Kimber America is renowned for fine firearms with performance to match. Its meticulous 1911s are among the best available today, but the firm didn’t begin with pistols.
The company started in 1979 with rimfire rifles crafted by owner Jack Warne and his son, Greg. Kimber of Oregon, as it was called at the time, was based in Clackamas, Ore. The .22 LR rifles they created quickly gained the attention of enthusiasts and orders piled up. It wasn’t long until the company added a second manufacturing plant to meet that demand.

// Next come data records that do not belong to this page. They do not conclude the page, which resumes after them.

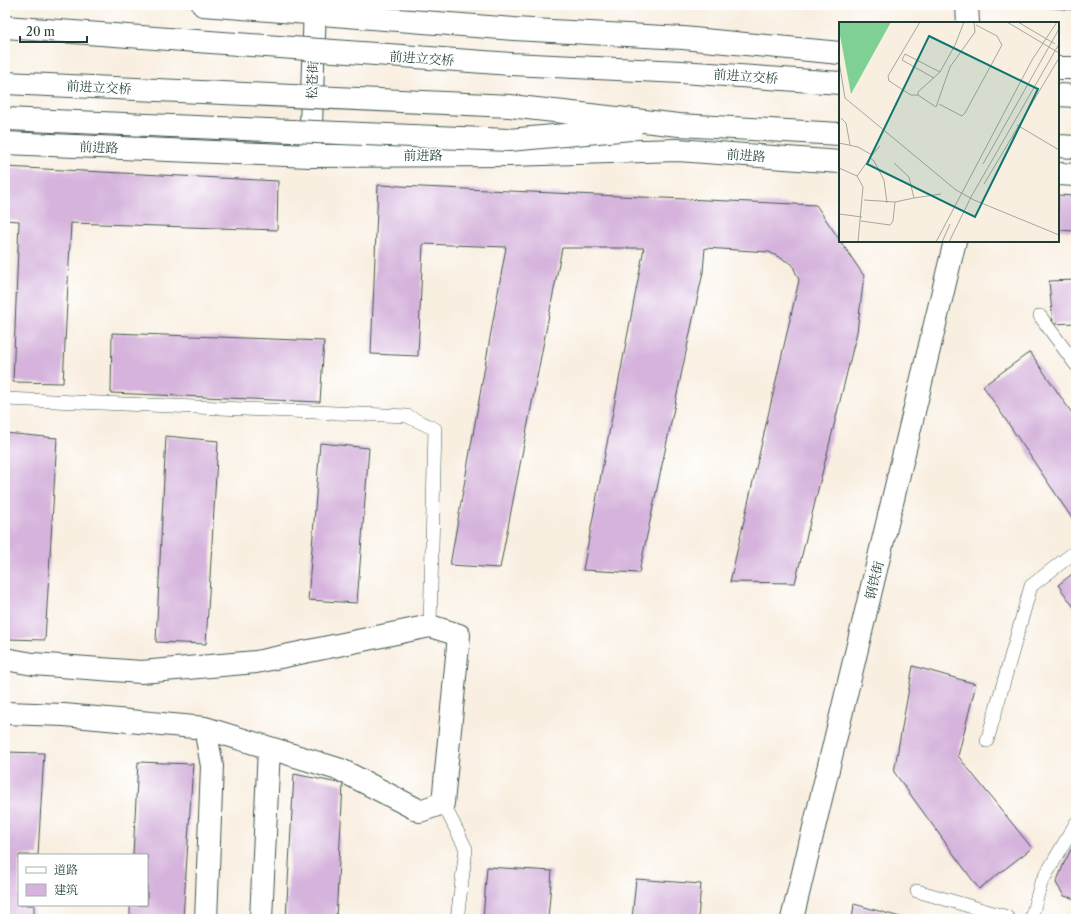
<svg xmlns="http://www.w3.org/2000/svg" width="1081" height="924" font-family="'Libre Caslon Text','Noto Serif SC',serif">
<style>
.building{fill:#d5b3dc}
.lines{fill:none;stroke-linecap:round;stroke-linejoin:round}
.service-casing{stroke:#40584e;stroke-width:14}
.minor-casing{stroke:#40584e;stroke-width:24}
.tertiary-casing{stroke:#40584e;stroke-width:24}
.trunk-casing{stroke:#40584e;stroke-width:24}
.service{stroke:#fff;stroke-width:13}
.minor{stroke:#fff;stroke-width:22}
.tertiary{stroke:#fff;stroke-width:22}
.trunk{stroke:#fff;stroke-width:22}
.trunk-bridge-casing{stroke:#40584e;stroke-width:24;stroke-linecap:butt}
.trunk-bridge{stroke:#fff;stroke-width:22}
.labels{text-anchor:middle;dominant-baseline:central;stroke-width:3;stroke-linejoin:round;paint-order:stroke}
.street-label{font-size:13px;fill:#1f3d34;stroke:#fff}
.inset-road{fill:none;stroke:#a2a89c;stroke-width:1}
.view{fill:#0f766e;fill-opacity:0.15;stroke:#0f766e;stroke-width:2}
.inset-edge{fill:none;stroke:#1f3d34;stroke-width:2}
</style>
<rect width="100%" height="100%" fill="#fff"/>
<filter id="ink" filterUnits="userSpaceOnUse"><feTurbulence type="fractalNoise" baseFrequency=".025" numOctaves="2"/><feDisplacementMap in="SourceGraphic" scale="8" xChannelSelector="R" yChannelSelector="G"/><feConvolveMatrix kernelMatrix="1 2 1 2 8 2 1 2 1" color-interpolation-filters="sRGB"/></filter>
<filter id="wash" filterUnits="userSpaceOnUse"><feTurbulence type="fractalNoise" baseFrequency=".012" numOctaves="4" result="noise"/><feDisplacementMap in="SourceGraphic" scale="16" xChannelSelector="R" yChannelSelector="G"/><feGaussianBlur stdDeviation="0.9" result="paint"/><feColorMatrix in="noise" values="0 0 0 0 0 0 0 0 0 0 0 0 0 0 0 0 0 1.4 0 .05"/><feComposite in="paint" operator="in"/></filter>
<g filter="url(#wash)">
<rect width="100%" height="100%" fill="#f9efe1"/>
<g id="blocks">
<!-- building -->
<path class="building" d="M1032 5H1076V10L1032 6Z
M5 167 278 181 277 230 71 223 63 383 13 382 19 221 5 220Z
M378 185 816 205 864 276 857 332 795 583 730 582 799 280 792 264 769 252 705 248 703 272 639 573 583 570 644 248H562L500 568 450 565 506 247 423 244 418 356 371 354Z
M1058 195 1076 196V231L1058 230Z
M1076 280V323L1053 324 1049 281Z
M112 333 324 341 320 402 111 393Z
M1030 352 1076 419V524L983 386Z
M5 433 57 438 45 640 5 639Z
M166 436 218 441 206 644 156 642Z
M320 443 369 448 357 603 308 600Z
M1076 571V610L1058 585Z
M913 666 976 684 958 756 1032 848 979 889 894 772Z
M5 752 44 753 38 855H19V905H34V919H5Z
M138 762 193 764 183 919H130V905H147V855H133Z
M294 774 343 784 336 919H286Z
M1076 840V899L1064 896 1056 883 1064 863Z
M487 867 552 871 548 919H483Z
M636 879 701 884 698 919H632Z
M854 904 907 919H852Z"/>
</g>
</g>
<g filter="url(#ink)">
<use href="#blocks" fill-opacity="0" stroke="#40584e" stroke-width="1"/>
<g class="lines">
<!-- service casing -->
<g class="service-casing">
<path id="service" d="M1040 316 1076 365
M5 399 407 416 435 429 430 626
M987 741 1031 586 1076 551
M443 803 466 849 457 919
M917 891 1007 917
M1031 919 1041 883 1076 823"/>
</g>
<!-- minor casing -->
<g class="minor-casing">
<path id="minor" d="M5 659 33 664 141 672 256 662 430 626 459 635 443 803 420 811 341 770 205 728 64 715 5 713
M205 728 212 766 206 919
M261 919 269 748"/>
</g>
<!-- tertiary casing -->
<g class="tertiary-casing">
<path id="tertiary" d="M967 5 968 23
M310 156 315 5
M792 919 955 241"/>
</g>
<!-- trunk casing -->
<g class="trunk-casing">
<path id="trunk" d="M203 5 514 29 683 38 840 53
M1058 68H1076
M1058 95 1076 96
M5 143 310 156 509 155 678 150 840 162
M1058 146 1076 147
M1058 174 1076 175"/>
</g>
<!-- service -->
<use href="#service" class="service"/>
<!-- minor -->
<use href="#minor" class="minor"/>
<!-- tertiary -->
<use href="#tertiary" class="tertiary"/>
<!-- trunk -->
<use href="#trunk" class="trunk"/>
<!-- trunk-bridge casing -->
<g class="trunk-bridge-casing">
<path id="trunk-bridge" d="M5 27 511 64 681 72 840 83
M5 83 510 106 679 125 840 134
M5 119 509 140 631 129"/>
</g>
<!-- trunk-bridge -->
<use href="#trunk-bridge" class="trunk-bridge"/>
</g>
</g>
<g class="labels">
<!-- street labels -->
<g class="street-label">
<text transform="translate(422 58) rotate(4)">前进立交桥</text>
<text transform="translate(746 76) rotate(4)">前进立交桥</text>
<text transform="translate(312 80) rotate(-88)">松苍街</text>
<text transform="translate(99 87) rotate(3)">前进立交桥</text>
<text transform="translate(99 147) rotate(2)">前进路</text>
<text x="423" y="155">前进路</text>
<text transform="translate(746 155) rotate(4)">前进路</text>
<text transform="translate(874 580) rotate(-76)">钢铁街</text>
</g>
</g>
<!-- overview -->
<g transform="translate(839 22)">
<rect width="220" height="220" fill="#f9efe1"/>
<path d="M0 0H52L12 72 0 8Z" fill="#7ed192"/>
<path class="inset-road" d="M125 0 116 23 101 50 79 70V73L97 85 111 45 136 10 135 0M168 0 220 31M179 0 216 22M0 39 6 76M95 56 63 38 66 32 101 50M79 73H72L50 59 49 54 81 0M6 76 117 168 135 178 220 213M100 82 123 94 126 91 163 23 158 14 137 3M2 96 7 101 11 123M178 103 220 128M0 121 19 125 33 133 31 136M33 133 41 124M55 141 70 155 75 176 56 180M144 142 220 7M0 146 18 154 24 165 19 220M18 154 31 136 35 139 45 158 48 181M145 162 220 36M75 176 102 172M0 192 23 195M22 199 51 203 54 199 56 180 25 178M97 220 193 38 218 0M103 220 111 202M110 220 132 175 220 22"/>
<path class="view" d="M90 14 199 67 136 195 28 142Z"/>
<rect width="220" height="220" class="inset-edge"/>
</g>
<!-- margin -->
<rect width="1081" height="924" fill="none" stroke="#fff" stroke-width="20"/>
<!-- legend -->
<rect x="18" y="854" width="130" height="52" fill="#ffffff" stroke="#a5b1ae"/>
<rect x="26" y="867" width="20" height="6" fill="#ffffff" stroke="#a5b1ae"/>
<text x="54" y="874" font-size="12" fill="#1f3d34">道路</text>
<rect x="26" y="884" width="20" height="12" fill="#d5b3dc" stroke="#a5b1ae"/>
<text x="54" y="894" font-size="12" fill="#1f3d34">建筑</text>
<!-- scale -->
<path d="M20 36v6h67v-6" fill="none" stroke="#1f3d34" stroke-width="2"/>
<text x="26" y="36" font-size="12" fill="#1f3d34" stroke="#ffffff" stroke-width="3" paint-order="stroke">20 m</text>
</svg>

Then the Warnes decided to enter the centerfire rifle business, which required a significant investment in additional machinery and tooling. The money they raised fell short of the goal and ultimately the attempted introduction of a big-game bolt-action rifle led to financial trouble. The company sold to a new owner in 1989, who also found it impossible to solve the budget issues. The firm later closed, and its assets were sold.

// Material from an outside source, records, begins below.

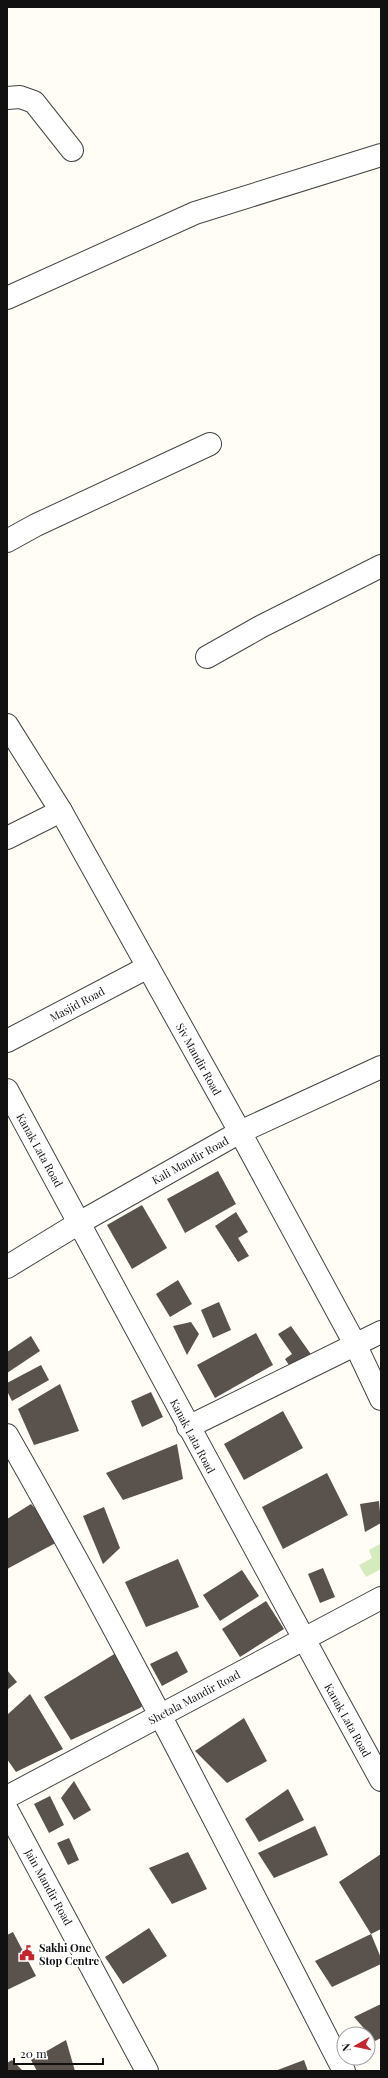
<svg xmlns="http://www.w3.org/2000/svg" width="388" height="2078" viewBox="0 0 388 2078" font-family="'Playfair Display',serif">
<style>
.green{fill:#d5ebbd}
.building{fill:#5a524d}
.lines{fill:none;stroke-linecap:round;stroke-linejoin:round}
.street-casing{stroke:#444;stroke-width:24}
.street{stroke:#fff;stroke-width:22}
.labels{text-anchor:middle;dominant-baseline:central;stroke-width:4;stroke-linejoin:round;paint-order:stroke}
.street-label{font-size:11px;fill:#111;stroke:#fff}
.poi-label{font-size:11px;font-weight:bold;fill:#111;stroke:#fff;text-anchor:start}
</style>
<rect width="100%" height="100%" fill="#fffdf5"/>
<polygon class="green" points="380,1544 381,1569 366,1577 359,1565 372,1558 369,1550"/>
<g class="building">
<polygon points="218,1171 236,1204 185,1233 167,1199"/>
<polygon points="142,1205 167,1248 132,1269 107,1225"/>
<polygon points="236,1212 248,1232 238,1238 249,1256 238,1262 215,1226"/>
<polygon points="178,1280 192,1304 170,1317 156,1294"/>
<polygon points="219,1302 231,1330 213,1338 201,1310"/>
<polygon points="191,1322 199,1334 187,1355 173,1326"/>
<polygon points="291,1326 315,1360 295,1374 285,1359 292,1354 278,1334"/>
<polygon points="256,1333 273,1365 215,1398 197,1365"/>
<polygon points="31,1336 40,1351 7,1373 7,1352"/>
<polygon points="41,1365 49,1380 12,1401 7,1391 7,1383"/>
<polygon points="60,1384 79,1431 34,1445 18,1409"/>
<polygon points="151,1392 163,1417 142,1427 131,1401"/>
<polygon points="283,1411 303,1448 244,1480 224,1444"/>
<polygon points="177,1444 183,1479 123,1500 106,1473"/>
<polygon points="327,1473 348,1515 283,1549 262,1507"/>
<polygon points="379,1501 381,1523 365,1532 360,1504"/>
<polygon points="31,1504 63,1539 7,1569 7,1519"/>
<polygon points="104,1507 120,1548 103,1564 83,1516"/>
<polygon points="178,1559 199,1607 146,1627 125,1582"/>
<polygon points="323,1568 335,1597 320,1603 308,1574"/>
<polygon points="242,1570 259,1596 220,1621 203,1595"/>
<polygon points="266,1601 284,1629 240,1657 222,1629"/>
<polygon points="177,1651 188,1672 162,1686 150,1664"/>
<polygon points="116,1653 144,1704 140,1708 71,1740 44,1697"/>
<polygon points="7,1670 17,1682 7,1690"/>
<polygon points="30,1694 63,1749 16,1772 7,1759 7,1715"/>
<polygon points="244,1718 267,1761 227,1783 195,1751"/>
<polygon points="74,1781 91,1810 74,1820 61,1798"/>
<polygon points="288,1789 304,1820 259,1842 245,1819"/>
<polygon points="50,1796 64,1825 49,1833 34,1804"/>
<polygon points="315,1826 328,1855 274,1878 258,1853"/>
<polygon points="69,1838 79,1860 68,1865 57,1843"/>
<polygon points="188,1852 207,1889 172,1904 149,1868"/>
<polygon points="381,1854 381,1929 371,1934 339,1882"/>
<polygon points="149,1928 167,1956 123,1984 105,1957"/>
<polygon points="13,1932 36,1976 7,1990 7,1935"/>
<polygon points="371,1934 381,1958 381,1964 332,1987 315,1961"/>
<polygon points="381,2004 381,2038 375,2041 354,2017"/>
<polygon points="66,2040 75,2071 37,2071 31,2060"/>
<polygon points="12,2060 23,2071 7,2071 7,2063"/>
<polygon points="304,2060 308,2071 275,2071"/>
</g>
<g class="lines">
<g class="street-casing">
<g id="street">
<polyline points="7,98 20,97 34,102 72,150"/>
<polyline points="7,298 195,213 381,155"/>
<polyline points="7,541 36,525 210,444"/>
<polyline points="207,657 262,626 381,566"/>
<polyline points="7,725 61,811 240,1132 355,1344 381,1399"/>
<polyline points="7,838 61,811"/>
<polyline points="7,1041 148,967"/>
<path d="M7,1090C133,1320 255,1551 381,1780"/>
<polyline points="7,1267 79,1223 240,1132 381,1067"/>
<polyline points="188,1427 381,1332"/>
<path d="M7,1435C126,1643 234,1858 344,2071"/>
<polyline points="7,1797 381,1598"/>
<polyline points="7,1810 147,2071"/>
</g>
</g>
<use href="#street" class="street"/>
</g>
<defs>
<g id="civic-bare" transform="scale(1.2)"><path d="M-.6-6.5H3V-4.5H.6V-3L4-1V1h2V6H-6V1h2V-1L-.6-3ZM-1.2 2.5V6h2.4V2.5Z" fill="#c4262e" stroke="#fff" stroke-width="2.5" paint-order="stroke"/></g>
</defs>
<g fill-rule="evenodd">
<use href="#civic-bare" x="27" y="1953"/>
</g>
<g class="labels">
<g class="street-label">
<text transform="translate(77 1004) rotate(-28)">Masjid Road</text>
<text transform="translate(199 1059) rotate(61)">Siv Mandir Road</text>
<text transform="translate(40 1150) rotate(61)">Kanak Lata Road</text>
<text transform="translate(190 1160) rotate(-29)">Kali Mandir Road</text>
<text transform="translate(193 1436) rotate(62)">Kanak Lata Road</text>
<text transform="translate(194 1697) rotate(-28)">Shetala Mandir Road</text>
<text transform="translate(348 1720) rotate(61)">Kanak Lata Road</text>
<text transform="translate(49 1887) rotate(61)">Jain Mandir Road</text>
</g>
<g class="poi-label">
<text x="39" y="1947">Sakhi One<tspan x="39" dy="13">Stop Centre</tspan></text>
</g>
</g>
<rect width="388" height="2078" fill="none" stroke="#111111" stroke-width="16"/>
<g transform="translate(356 2046) rotate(261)"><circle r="19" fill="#ffffff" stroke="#a0a0a0"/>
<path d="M0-3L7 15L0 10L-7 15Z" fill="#c4262e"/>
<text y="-6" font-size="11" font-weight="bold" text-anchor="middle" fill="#111111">N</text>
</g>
<path d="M14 2058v6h89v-6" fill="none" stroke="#111111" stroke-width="2"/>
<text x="20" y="2058" font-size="12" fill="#111111" stroke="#ffffff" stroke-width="3" paint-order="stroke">20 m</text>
</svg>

Afterward, Jack Warne established Warne Manufacturing, of scope-mount fame, but he never gave up on firearm design. He found a financial backer and established Kimber of America a few years later.
The company wound up moving to New York, and despite Warne leaving the firm, business continued to flourish. By 2020, orders were once again outpacing plant capacity, and the firm announced a move to a new, state-of-the art facility in Troy, Ala. Today, that 225,000-square-foot factory manufacturers much more than pistols.
Kimber America produces rifles and pistols used by the USA Shooting Team, LAPD SWAT and even select members of the United States Marine Corps assigned to Central Command. It’s never abandoned those 1911 roots, introducing new models with enviable regularity. This year, for example, the Kimber Rapide Dawn 1911 hit the market.
The company also isn’t shy about exploring new territory. Last year, it introduced its first polymer-framed pistol, the R7 Mako. Kimber America’s 2016 entry into the revolver market with the K6s has been a huge success, and a number of variants are already available, including the K6s DASA 4” Combat reviewed by American Rifleman.